The data to be stored and analysed is coming from a variety of sources in both structured and semi-structured forms. Sources can be anything from sales, inventory, and financial systems to mobile platforms, social media, and the Internet of Things (IoT).
For a while, it appeared the answer to the challenge of taming the data deluge was to create a data lake. This large repository could be used to securely hold data until specific use cases could be found for it. Once this was determined, subsets could then be transferred into a data warehouse for processing and analysis.
During the past few years, cloud-based data warehouses and lakes have also increased in popularity. Organisations have been attracted by the ability they provide to scale without the need to invest in and manage additional on-premise infrastructure.
However, while cloud-based data warehouses and lakes offer significant benefits, they don’t help when it comes to reducing complexity. Other tools and capabilities must be bolted on to allow analytics tasks to be completed and data migrated from a lake to a warehouse for processing.
The rise of the platform
To overcome these challenges, organisations are now taking a different approach to data storage and management. Rather than deploying a hosted warehouse or lake, they are taking advantage of a cloud data platform.
The architecture of a cloud data platform allows it to offer some significant features.
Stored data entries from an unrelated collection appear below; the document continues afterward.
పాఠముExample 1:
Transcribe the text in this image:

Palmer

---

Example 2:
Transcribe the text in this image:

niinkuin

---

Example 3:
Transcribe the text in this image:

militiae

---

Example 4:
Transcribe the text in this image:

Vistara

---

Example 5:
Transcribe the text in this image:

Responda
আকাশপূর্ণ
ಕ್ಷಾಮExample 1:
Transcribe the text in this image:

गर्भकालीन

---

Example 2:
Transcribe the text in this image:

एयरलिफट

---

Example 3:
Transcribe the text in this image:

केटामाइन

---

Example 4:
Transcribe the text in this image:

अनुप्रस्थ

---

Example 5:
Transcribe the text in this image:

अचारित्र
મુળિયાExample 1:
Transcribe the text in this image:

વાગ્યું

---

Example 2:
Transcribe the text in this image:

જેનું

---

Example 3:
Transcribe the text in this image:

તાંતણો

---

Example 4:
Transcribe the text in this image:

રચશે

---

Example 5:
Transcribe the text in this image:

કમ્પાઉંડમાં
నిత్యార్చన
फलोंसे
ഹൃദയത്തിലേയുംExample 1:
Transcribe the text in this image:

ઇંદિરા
It can be a single repository that supports a range of different workloads that can include data engineering, science, applications and exchange.
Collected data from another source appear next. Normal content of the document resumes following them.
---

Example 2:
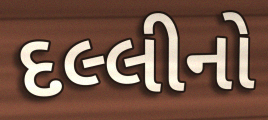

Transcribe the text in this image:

દલ્લીનો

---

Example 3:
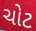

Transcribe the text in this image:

ચોટ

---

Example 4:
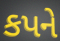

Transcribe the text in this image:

કપને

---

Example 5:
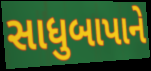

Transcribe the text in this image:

સાધુબાપાને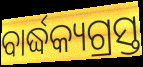
ବାର୍ଦ୍ଧକ୍ୟଗ୍ରସ୍ତ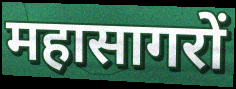
महासागरों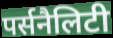
पर्सनैलिटीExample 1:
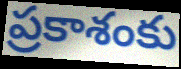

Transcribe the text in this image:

ప్రకాశంకు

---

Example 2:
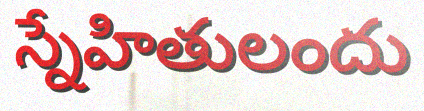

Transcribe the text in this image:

స్నేహితులందు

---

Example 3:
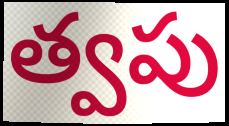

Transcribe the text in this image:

త్వపు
The cloud data platform is secure and has high-performance and instant scalability. It is also maintenance free and much more cost effective than an equivalent on-premise infrastructure.
A platform of this type can also incorporate a range of reporting and analytics toolsets that, previously, would have had to be bolted on to a data warehouse or lake. Having these already in place removes complexity and improves performance. Also, because all tools are looking at the same stored data, the need to create copies in different locations is removed.
There are five steps that need to be taken to successfully select and deploy a cloud data platform.
They are:
1. Scope out requirements: Take the time to evaluate the types, sources and volumes of data that currently exist within your organisation. Consider what types of tools are being used and what new ones might be required in the future.
2. Plan your migration: A new cloud data platform project will begin with an assessment of how much of the existing environment will be migrated to the new one. If starting from scratch is an option, this can be the best way to get maximum value and benefits from the move.
3. Confirm end goal: It’s important to be able to measure the success of a new project, so take time at the start to confirm what a successful outcome would be. This could be a measured improvement in performance or a reduction in operating costs.
4. Select a platform: With clear criteria established, carefully evaluate the cloud data platforms on the market to determine which will be the best match for your particular requirements. Ideally the platform should be able to natively integrate structured and semi-structured data, streamline data pipelines, and dedicate resources to each workload that is undertaken.
5. Measure your ROI: A final important step is to calculate the return on investment thatshifting to a cloud data platform has achieved. Consider the impact that scalability of resources has on the final number.
By taking these steps, you can be confident that a cloud data platform will be deployed that meets user needs and delivers significant benefits to the business. You’ll have in place an infrastructure that supports today’s activity while also having the ability to seamlessly scale up as those activities grow.